CONSEGNA:
Ricopia riga per riga tutte le voci riportate qui sotto, senza cambiare nulla. Lascia fuori le immagini.

======== MATERIALI DELL'ESERCIZIO

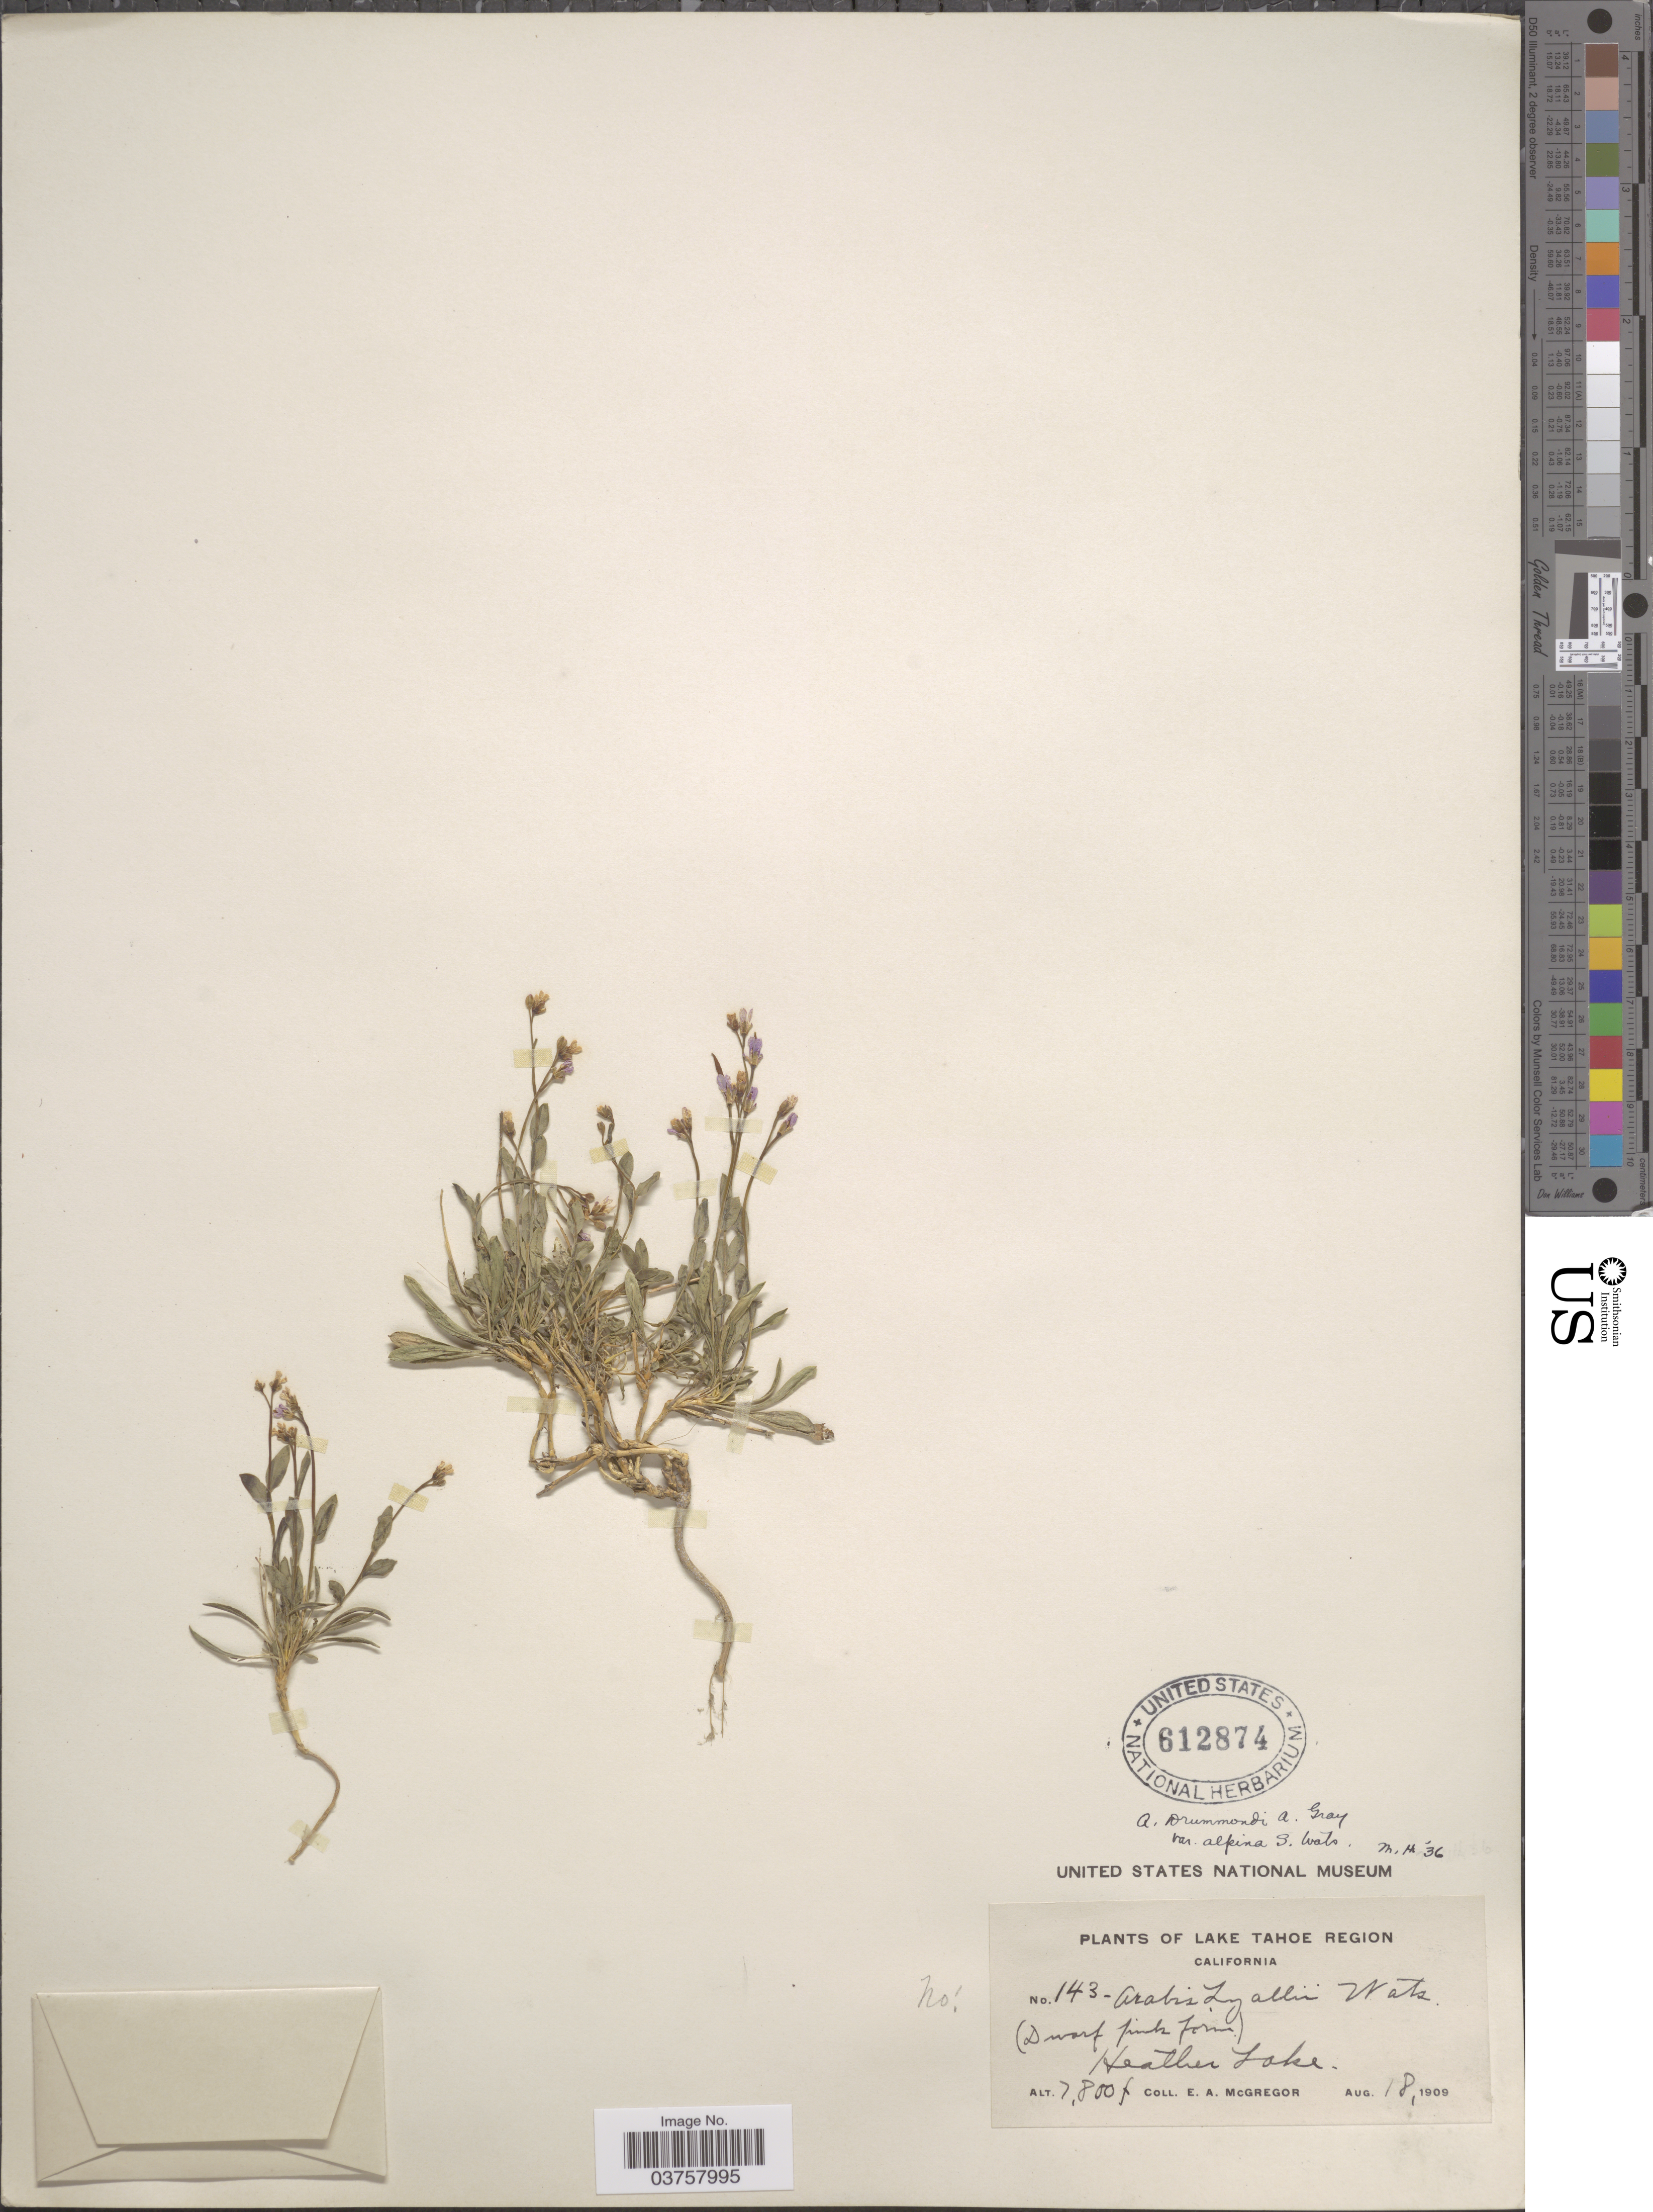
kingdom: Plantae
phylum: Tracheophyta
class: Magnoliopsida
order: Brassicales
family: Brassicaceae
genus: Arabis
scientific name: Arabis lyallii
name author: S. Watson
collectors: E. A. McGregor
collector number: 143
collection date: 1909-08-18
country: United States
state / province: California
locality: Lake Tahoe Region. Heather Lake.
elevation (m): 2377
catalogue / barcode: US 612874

================

ESERCIZIO SVOLTO:
kingdom: Plantae
phylum: Tracheophyta
class: Magnoliopsida
order: Brassicales
family: Brassicaceae
genus: Arabis
scientific name: Arabis lyallii
name author: S. Watson
collectors: E. A. McGregor
collector number: 143
collection date: 1909-08-18
country: United States
state / province: California
locality: Lake Tahoe Region. Heather Lake.
elevation (m): 2377
catalogue / barcode: US 612874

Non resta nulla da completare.